| WHAT YOU NEED TO DO |
The entries below should be set down again exactly, with every picture left out.

Detected change data:
# # # #

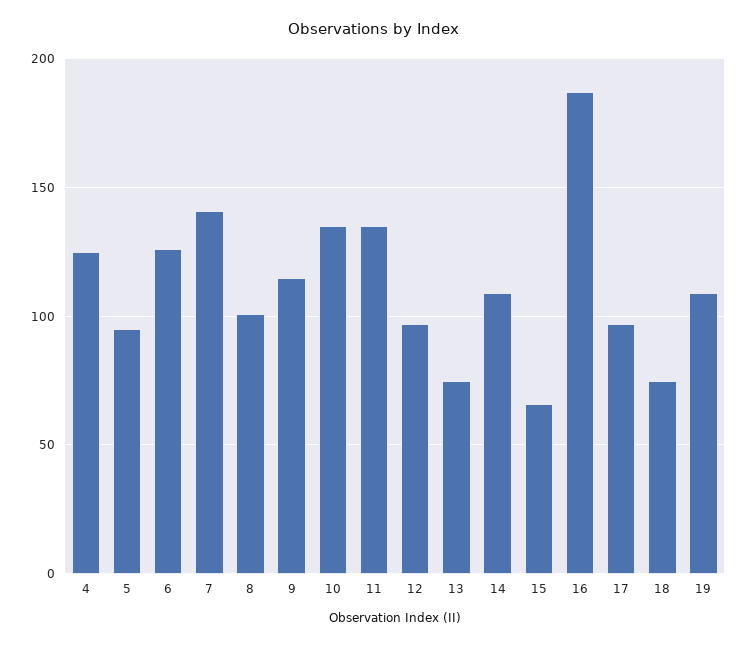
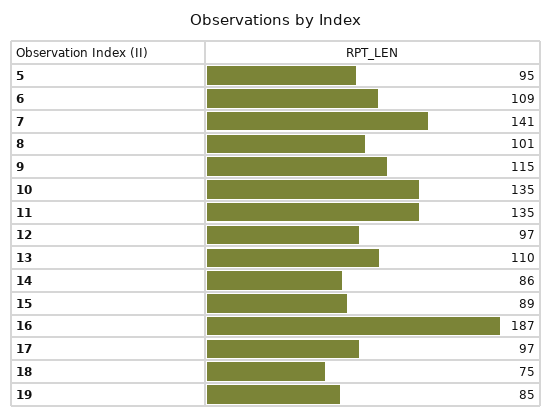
  {
-   "4": 125,
    "5": 95,
-   "6": 125,
+   "6": 109,
    "7": 141,
    "8": 101,
    "9": 115,
    "10": 135,
    "11": 135,
    "12": 97,
-   "13": 75,
+   "13": 110,
-   "14": 110,
+   "14": 86,
-   "15": 65,
+   "15": 89,
    "16": 187,
    "17": 97,
    "18": 75,
-   "19": 110
+   "19": 85
  }

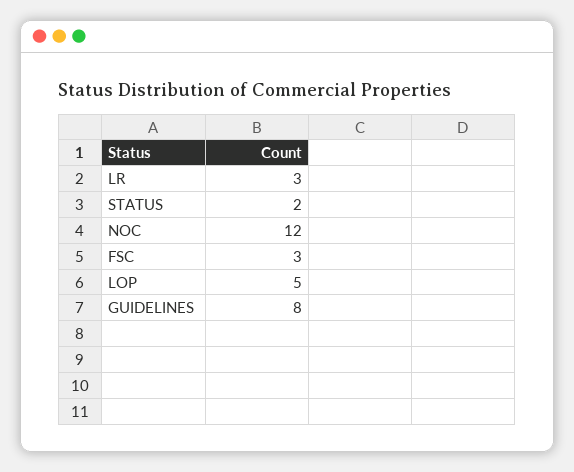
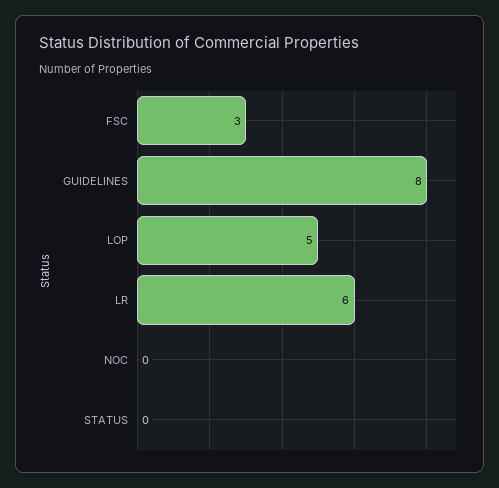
  {
-   "LR": 3,
+   "LR": 6,
-   "STATUS": 2,
+   "STATUS": 0,
-   "NOC": 12,
+   "NOC": 0,
    "FSC": 3,
    "LOP": 5,
    "GUIDELINES": 8
  }

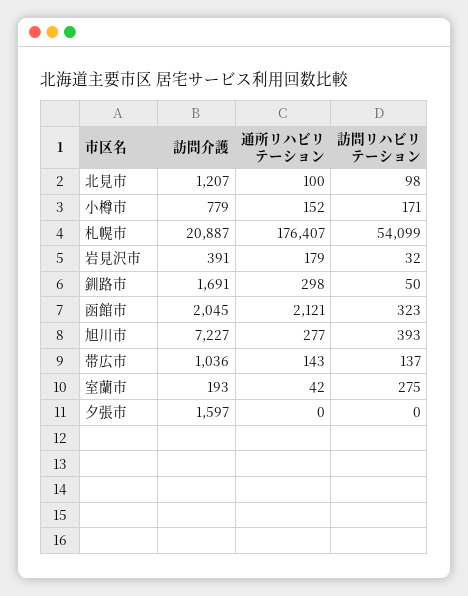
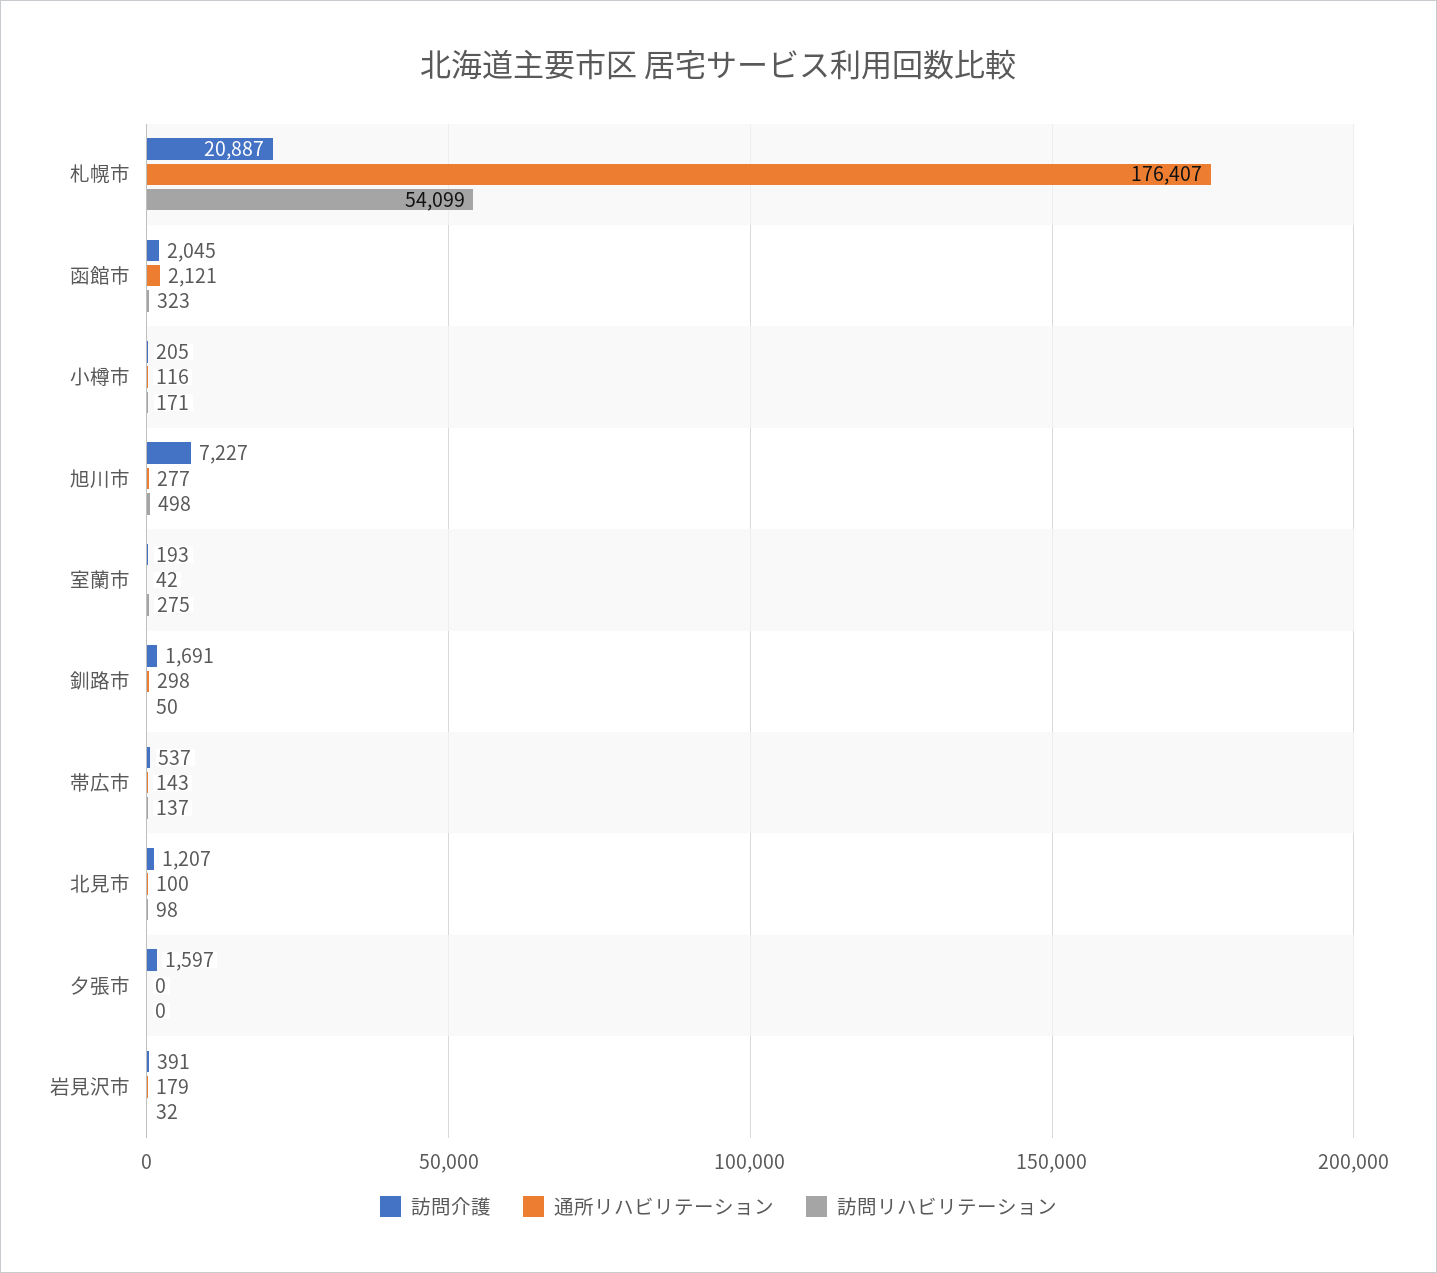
  {
    "訪問介護": {
      "北見市": 1207,
-     "小樽市": 779,
+     "小樽市": 205,
      "札幌市": 20887,
      "岩見沢市": 391,
      "釧路市": 1691,
      "函館市": 2045,
      "旭川市": 7227,
-     "帯広市": 1036,
+     "帯広市": 537,
      "室蘭市": 193,
      "夕張市": 1597
    },
    "通所リハビリテーション": {
      "北見市": 100,
-     "小樽市": 152,
+     "小樽市": 116,
      "札幌市": 176407,
      "岩見沢市": 179,
      "釧路市": 298,
      "函館市": 2121,
      "旭川市": 277,
      "帯広市": 143,
      "室蘭市": 42,
      "夕張市": 0
    },
    "訪問リハビリテーション": {
      "北見市": 98,
      "小樽市": 171,
      "札幌市": 54099,
      "岩見沢市": 32,
      "釧路市": 50,
      "函館市": 323,
-     "旭川市": 393,
+     "旭川市": 498,
      "帯広市": 137,
      "室蘭市": 275,
      "夕張市": 0
    }
  }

# # # #

| RESPONSE BOX |
  {
-   "4": 125,
    "5": 95,
-   "6": 125,
+   "6": 109,
    "7": 141,
    "8": 101,
    "9": 115,
    "10": 135,
    "11": 135,
    "12": 97,
-   "13": 75,
+   "13": 110,
-   "14": 110,
+   "14": 86,
-   "15": 65,
+   "15": 89,
    "16": 187,
    "17": 97,
    "18": 75,
-   "19": 110
+   "19": 85
  }

  {
-   "LR": 3,
+   "LR": 6,
-   "STATUS": 2,
+   "STATUS": 0,
-   "NOC": 12,
+   "NOC": 0,
    "FSC": 3,
    "LOP": 5,
    "GUIDELINES": 8
  }

  {
    "訪問介護": {
      "北見市": 1207,
-     "小樽市": 779,
+     "小樽市": 205,
      "札幌市": 20887,
      "岩見沢市": 391,
      "釧路市": 1691,
      "函館市": 2045,
      "旭川市": 7227,
-     "帯広市": 1036,
+     "帯広市": 537,
      "室蘭市": 193,
      "夕張市": 1597
    },
    "通所リハビリテーション": {
      "北見市": 100,
-     "小樽市": 152,
+     "小樽市": 116,
      "札幌市": 176407,
      "岩見沢市": 179,
      "釧路市": 298,
      "函館市": 2121,
      "旭川市": 277,
      "帯広市": 143,
      "室蘭市": 42,
      "夕張市": 0
    },
    "訪問リハビリテーション": {
      "北見市": 98,
      "小樽市": 171,
      "札幌市": 54099,
      "岩見沢市": 32,
      "釧路市": 50,
      "函館市": 323,
-     "旭川市": 393,
+     "旭川市": 498,
      "帯広市": 137,
      "室蘭市": 275,
      "夕張市": 0
    }
  }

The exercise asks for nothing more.